В тот раз Цянь Ивэй протрезвел под утро. Ему показалось, что руки под одеялом какие-то влажные. Он похлопал себя по щекам, а потом на цыпочках, чтобы не разбудить Ивэнь, пошел в ванную, включил свет и увидел, что все лицо в кровавых отпечатках. Это напоминало сцену из древнегреческой трагедии, когда главный герой, не веря собственным глазам, взирает на пустые руки. Свет в ванной комнате, подобный сценическому освещению, обволакивал его, как аромат из мешочка с куркумой. Он немедленно умылся, побежал обратно в комнату, включил лампу, поднял одеяло и обнаружил, что Ивэнь, которая спала на правой стороне постели, вся в крови. Ивэй вспомнил, как вчера вернулся домой посреди ночи и со всей дури пинал ее узконосыми ботинками. Узкие носы ботинок напоминали гнездо, из которого с бешеной скоростью выползают ядовитые змеи. Ивэнь обхватила колени, и он наносил удары в спину. Он вспомнил, как Ивэнь его отгоняла: «Кыш! Кыш!» А оказалось, что это было «Малыш! Малыш!».
Семья Цянь отвезла Ивэнь в больницу. Ее перевели из операционной в обычную палату, и Ивэнь быстро пришла в себя. Ивэй сидел у постели, сжимая руку жены в своей. Жена была белой как полотно. За окном чирикали птицы. Лицо у Ивэнь было такое, будто она пробудилась от прекрасного сна. С тех пор она узнала, что хороший сон ужаснее, чем самый страшный кошмар. Ивэнь спросила тоном человека, которому все интересно: «Что с малышом?» Она была белой, как цветы сакуры в роще, о которой по ошибке оповестили общественность. Все похватали корзины, полные снеди, чтобы устроить пикник, но цветы сакуры давно уже смыты дождем и гниют на земле, лепестки в форме сердечек валяются под ногами, но они потеряли изначальную форму, и на обеих сторонах сердечка вмятина от утраты доверия. Что с малышом? Прости, Ивэнь. Милая моя. У нас будет еще ребенок. Ивэнь посмотрела на него, словно бы он был книгой, написанной на незнакомом ей языке. Ивэнь, детка? Самое важное, что с тобой все хорошо, разве нет? Он увидел, как все тело жены затряслось, грохочущий мотор работал на пределе, и, когда уже должен был запуститься, вся она потухла.

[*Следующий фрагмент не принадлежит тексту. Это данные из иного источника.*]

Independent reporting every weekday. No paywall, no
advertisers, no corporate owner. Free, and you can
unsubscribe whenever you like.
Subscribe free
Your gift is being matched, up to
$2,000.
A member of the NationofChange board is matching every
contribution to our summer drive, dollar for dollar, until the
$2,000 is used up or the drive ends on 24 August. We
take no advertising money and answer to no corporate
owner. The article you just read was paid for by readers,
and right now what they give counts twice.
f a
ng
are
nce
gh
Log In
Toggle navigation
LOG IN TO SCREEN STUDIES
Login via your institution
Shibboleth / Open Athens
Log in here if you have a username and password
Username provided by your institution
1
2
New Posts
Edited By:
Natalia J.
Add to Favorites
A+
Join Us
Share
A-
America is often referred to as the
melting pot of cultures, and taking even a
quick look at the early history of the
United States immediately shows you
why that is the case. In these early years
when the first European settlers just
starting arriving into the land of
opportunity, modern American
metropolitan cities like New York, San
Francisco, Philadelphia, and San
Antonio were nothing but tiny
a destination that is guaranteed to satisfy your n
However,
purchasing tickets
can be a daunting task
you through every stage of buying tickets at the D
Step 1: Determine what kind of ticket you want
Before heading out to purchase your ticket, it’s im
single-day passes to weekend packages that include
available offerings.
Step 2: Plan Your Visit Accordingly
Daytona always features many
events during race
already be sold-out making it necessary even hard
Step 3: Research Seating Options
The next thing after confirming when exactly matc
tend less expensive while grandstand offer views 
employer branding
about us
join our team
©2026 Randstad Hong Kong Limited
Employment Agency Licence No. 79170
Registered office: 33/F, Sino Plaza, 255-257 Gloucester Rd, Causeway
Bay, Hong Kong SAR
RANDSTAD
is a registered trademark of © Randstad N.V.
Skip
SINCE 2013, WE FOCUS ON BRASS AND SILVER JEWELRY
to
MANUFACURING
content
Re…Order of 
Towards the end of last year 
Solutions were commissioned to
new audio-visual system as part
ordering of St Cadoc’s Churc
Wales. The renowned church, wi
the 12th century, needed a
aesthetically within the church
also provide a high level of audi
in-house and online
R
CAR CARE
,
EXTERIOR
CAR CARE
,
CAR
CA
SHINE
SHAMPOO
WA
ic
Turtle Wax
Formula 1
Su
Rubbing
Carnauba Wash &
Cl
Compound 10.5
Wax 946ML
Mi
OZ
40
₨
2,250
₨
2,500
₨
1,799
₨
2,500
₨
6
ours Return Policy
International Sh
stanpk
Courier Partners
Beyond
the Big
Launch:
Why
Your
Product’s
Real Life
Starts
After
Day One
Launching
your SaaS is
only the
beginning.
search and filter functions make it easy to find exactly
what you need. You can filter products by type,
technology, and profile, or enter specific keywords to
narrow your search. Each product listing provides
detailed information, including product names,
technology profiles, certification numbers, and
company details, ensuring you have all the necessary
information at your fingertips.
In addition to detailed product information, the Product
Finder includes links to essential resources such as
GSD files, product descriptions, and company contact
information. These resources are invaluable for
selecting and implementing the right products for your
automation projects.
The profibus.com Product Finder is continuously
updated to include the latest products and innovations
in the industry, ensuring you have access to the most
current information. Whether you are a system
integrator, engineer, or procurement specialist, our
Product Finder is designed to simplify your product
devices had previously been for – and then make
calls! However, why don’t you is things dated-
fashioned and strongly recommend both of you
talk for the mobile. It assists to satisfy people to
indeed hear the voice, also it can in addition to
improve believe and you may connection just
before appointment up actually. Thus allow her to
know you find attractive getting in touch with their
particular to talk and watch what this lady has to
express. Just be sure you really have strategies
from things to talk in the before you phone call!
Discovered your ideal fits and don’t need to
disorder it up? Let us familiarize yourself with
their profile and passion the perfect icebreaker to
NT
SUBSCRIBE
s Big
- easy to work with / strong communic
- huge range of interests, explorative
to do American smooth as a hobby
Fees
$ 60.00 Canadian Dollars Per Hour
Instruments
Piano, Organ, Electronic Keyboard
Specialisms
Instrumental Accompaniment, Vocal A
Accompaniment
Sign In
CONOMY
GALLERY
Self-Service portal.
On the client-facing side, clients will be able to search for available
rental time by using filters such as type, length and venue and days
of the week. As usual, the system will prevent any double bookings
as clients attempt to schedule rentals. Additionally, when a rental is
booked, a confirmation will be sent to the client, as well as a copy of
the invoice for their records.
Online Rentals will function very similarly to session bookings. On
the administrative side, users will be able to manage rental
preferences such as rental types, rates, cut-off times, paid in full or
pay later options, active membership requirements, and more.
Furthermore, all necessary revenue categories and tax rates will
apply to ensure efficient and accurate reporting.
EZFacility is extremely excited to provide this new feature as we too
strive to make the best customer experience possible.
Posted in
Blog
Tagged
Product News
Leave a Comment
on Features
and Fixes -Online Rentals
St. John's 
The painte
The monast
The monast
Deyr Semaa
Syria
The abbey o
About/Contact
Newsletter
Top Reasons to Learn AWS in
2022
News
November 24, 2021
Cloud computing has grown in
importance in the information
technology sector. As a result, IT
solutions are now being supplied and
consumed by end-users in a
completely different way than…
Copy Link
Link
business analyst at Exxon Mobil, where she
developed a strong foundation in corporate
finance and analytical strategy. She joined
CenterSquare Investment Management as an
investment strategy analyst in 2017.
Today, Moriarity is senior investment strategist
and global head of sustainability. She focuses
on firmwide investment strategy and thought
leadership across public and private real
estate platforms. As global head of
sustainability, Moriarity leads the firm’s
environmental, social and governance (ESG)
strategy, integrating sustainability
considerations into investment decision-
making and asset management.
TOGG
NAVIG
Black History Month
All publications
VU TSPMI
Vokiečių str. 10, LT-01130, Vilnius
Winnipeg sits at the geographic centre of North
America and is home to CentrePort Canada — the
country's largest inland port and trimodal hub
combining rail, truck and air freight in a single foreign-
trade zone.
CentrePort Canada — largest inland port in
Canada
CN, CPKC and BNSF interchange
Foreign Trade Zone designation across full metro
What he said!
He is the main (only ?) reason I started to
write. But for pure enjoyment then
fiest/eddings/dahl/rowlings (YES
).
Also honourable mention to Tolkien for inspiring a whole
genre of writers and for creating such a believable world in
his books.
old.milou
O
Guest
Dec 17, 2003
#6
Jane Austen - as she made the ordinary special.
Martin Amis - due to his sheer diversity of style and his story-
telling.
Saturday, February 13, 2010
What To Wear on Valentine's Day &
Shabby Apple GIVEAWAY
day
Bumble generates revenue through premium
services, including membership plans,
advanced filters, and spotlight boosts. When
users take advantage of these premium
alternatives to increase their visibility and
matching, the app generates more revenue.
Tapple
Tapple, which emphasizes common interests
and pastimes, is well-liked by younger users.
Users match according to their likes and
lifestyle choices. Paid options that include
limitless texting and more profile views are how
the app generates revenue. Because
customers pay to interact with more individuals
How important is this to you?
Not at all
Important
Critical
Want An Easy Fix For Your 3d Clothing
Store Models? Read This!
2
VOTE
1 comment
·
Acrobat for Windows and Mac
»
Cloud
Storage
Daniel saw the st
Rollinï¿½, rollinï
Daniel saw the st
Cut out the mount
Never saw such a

«У меня нет сил». – «Я знаю, врач сказал, что тебе нужно хорошенько отдохнуть». – «Я не об этом. Руку. Я сказала “руку”. Отпусти меня. У меня нет сил вырываться». – «Ивэнь». – «Отпусти меня, умоляю». – «Но потом-то можно будет взять тебя за руку?» – «Не знаю». – «Ты меня больше не любишь?» – «Ивэй, послушай меня, только что во сне я знала, что малыш умер, наверное, так было предопределено. Я бы тоже не хотела, чтобы малыш появился на свет в такой семье. Малыш молодец, сделал для меня доброе дело. Дал мне вернуться к одиночеству. Понимаешь?» – «Ты хочешь развестись?» – «У меня правда больше нет сил, прости». Ивэнь тусклыми глазами пересчитывала потолочные плитки. Птицы на улице по-прежнему насвистывали, как свистели мальчишки из школы для мальчиков, проходя мимо их школы. Она тихо слушала, как Ивэй выходит в коридор, рыдает и рычит.